New MRI technique 'lights up' prostate cancer
A new form of diffusion magnetic resonance imaging shows promise for the future of prostate cancer detection and treatment.
A study published recently in Scientific Reports put a new kind of correlated diffusion imaging (CDI), termed synthetic correlated diffusion imaging, to the test in a cohort of 200 patients with prostate cancer. Synthetic correlated diffusion imaging is said to make cancerous tissue “light up” in comparison to surrounding healthy tissue, and scientists involved in the study believe the innovative technology has exciting potential to improve prostate cancer screening, prognosis and treatment beyond the scope of current standard imaging practices.
“While diagnostic imaging has been increasingly prevalent for PCa screening and diagnosis, one can argue that there is currently no universally accepted method for screening and diagnosing prostate cancer via imaging,” corresponding author Alexander Wong, of the Ontario Institute for Cancer Research, and co-authors said.
The experts cited various imaging modalities—ultrasound, MRI and PET—currently used for prostate cancer detection, but noted there are special considerations that need to be made with each method, including financial, acquisition time and image quality barriers. To address these shortcomings, researchers compared their new imaging technique to current standard MRI methods (T2-weighted imaging, diffusion-weighted imaging) to analyze its efficacy for prostate cancer delineation.

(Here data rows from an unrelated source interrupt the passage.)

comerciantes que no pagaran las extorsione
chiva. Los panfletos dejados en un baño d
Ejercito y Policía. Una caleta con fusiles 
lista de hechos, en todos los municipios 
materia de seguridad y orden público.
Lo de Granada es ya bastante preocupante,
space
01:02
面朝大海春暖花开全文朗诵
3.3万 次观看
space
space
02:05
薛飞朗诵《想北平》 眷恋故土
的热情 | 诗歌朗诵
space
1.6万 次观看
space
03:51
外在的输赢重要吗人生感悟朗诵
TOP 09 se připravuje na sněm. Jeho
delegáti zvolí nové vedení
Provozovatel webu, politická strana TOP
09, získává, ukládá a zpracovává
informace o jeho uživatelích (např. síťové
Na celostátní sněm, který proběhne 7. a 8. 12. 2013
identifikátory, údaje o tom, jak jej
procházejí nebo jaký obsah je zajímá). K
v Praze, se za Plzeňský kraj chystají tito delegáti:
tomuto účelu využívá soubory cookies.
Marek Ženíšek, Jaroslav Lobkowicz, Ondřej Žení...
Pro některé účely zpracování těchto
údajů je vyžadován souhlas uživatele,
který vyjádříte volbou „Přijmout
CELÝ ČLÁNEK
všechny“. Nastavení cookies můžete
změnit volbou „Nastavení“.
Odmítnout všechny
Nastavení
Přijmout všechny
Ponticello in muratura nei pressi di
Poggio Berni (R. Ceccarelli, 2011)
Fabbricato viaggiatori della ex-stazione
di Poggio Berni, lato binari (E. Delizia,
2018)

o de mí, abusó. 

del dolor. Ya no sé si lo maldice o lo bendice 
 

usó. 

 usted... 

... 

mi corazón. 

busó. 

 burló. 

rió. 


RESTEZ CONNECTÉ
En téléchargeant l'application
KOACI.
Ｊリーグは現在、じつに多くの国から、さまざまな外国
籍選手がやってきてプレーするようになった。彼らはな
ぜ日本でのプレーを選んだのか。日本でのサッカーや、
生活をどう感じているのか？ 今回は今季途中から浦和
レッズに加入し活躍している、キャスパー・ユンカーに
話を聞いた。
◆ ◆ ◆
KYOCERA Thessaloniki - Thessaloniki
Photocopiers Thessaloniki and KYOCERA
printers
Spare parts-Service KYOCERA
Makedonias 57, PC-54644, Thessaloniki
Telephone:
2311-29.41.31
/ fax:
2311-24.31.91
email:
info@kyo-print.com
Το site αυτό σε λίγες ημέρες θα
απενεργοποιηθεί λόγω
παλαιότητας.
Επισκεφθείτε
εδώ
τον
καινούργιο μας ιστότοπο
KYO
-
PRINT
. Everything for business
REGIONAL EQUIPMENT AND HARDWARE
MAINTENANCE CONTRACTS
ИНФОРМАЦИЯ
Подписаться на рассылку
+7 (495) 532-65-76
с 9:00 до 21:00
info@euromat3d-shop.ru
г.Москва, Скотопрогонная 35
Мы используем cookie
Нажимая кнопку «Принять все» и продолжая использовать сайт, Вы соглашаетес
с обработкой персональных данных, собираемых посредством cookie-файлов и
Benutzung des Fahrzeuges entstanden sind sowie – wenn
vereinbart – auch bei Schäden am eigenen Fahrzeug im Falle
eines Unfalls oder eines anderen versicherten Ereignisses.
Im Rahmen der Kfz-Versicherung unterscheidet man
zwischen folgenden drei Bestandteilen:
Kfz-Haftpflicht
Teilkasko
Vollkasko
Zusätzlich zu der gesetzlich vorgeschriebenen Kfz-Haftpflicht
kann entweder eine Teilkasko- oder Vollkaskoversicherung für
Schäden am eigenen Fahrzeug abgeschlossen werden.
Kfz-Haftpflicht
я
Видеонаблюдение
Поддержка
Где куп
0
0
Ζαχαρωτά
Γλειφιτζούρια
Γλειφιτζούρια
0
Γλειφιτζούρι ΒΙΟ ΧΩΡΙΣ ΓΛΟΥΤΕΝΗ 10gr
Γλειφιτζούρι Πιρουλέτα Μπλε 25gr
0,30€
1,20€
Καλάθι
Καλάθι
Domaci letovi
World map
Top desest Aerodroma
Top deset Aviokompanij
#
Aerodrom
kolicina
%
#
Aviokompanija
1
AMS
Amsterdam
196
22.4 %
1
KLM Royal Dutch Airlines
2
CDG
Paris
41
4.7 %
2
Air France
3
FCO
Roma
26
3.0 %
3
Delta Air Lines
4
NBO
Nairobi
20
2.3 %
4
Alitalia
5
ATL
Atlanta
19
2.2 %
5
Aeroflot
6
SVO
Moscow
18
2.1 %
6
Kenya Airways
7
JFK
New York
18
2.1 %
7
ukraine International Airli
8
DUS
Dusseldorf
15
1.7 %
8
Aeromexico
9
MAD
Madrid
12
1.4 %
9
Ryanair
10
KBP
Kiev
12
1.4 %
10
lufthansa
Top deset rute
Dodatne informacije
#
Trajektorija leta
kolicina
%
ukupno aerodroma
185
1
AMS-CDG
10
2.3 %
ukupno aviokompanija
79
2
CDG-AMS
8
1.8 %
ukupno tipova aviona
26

“We introduce an extended variant of CDI we term synthetic correlated diffusion imaging, which leverages a hybrid of native and synthetic diffusion signal acquisitions and signal calibration for greater consistency in dynamic range across machines and protocols,” the authors explained.
Their comparison revealed the new MRI technique to be superior to the standard methods currently used for distinguishing clinically significant cancerous tissue from that which is considered clinically insignificant. This led researchers to conclude that the technique’s hypersensitivity on imaging is not only suitable for detecting the presence of prostate cancer, but also for assessing the degree of disease severity.
“This observation means that synthetic correlated diffusion imaging can potentially be a good clinical decision support tool for clinicians when compared to the current standard MRI techniques in determining the course of action for a patient, be it watchful waiting, active surveillance, or immediate treatment,” the authors wrote.